(CS-157) Use of a Dehydrated Amnion/Chorion Membrane Improves Lower Leg Surgical Wound Healing: A Four-Case Series
Friday, April 10, 2026
Leela Raj, BA – Pre-Doctoral Research Fellow, Dermatology, University of Pennsylvania; Christopher Richter, BS – Pre-Doctoral Research Fellow, Dermatology, University of Pennsylvania; H. William Higgins, MD, MBE – Associate Professor of Clinical Dermatology, Dermatology, University of Pennsylvania
Introduction: Distal lower-extremity wounds left to heal by secondary intention after cutaneous oncology excision often re-epithelialize slowly and are prone to hypergranulation, pain, and bioburden. Biologic matrices such as dehydrated amnion/chorion membrane (dHACM)* may modulate inflammation and provide an extracellular scaffold, yet practical details for pairing dHACM with secondary intention after Mohs micrographic surgery are limited.
Methods: We performed a retrospective case series at a dermatologic surgery clinic, abstracting procedural and follow-up documentation for four consecutive lower-leg Mohs defects intentionally managed by secondary intention with adjunct dHACM. Variables included histology, anatomic site, dHACM piece count and total dimensions (cm/cm²), aggregate surface area, dressings, antibiotics/analgesics, adjunct wound therapies, early healing descriptors, and plans for re-application. Cases were de-identified; no patient-identifying information is included.
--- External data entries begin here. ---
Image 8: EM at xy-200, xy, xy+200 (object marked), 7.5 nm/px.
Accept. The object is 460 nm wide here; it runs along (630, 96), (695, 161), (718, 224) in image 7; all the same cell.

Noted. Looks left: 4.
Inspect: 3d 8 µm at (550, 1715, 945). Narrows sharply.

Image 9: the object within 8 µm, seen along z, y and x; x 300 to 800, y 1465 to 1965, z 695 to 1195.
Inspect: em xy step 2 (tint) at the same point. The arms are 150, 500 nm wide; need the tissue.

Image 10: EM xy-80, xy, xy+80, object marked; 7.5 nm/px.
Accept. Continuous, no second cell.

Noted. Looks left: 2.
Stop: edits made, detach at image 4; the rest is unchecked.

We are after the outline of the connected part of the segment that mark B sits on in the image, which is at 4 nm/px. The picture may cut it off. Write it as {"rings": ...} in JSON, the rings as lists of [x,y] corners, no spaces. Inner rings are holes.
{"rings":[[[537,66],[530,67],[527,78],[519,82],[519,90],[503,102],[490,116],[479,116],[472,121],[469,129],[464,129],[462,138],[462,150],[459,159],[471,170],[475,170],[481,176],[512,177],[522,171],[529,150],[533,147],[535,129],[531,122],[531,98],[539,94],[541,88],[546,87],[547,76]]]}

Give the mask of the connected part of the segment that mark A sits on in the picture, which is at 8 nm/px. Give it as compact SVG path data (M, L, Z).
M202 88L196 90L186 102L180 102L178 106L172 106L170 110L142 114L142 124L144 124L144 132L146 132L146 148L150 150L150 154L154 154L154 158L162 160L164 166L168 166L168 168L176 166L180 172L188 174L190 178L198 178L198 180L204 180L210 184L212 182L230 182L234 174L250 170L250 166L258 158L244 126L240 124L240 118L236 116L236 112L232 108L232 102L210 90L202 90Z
Results: Four lower-leg Mohs wounds received intraoperative dHACM placement beneath nonadherent pressure dressings. Utilization followed three observable patterns: single-piece application (n=1) for a compact defect (2 cm²); single-site multi-piece augmentation (n=2), defined as multiple dHACM pieces applied to a single irregular wound bed (examples: 3×2 cm plus 1.6 cm² [~7.6 cm² total] and two pieces documented as 20 cm² and 8 cm² on the same operative date); and multi-site tiling (n=1), defined as distribution of multiple dHACM pieces across distinct defects, for extensive bilateral shin disease (aggregate ~50 cm²).
Early follow-up across all cases documented wounds healing well without evidence of infection or other early complications. Hypergranulation was observed only in the multi-site tiling case and was successfully treated with silver nitrate and a brief course of mid-potency topical corticosteroid. One chart explicitly documented no antibiotic use; analgesia was offered as needed. Several operative notes prespecified consideration of dHACM re-application at approximately 7–14 days based on clinical progress.
Discussion: In this clinic-based series, pairing dHACM with secondary intention after lower-leg Mohs was feasible across diverse defect sizes, with smooth early courses and manageable hypergranulation. The cases outline actionable techniques for sizing (single piece, augmentation, tiling), dressing workflow, and a simple re-application decision at day 7–14. These operational details can inform protocolized use and prospective evaluation of time to epithelialization, infection, pain, dressing burden, and cost-effectiveness.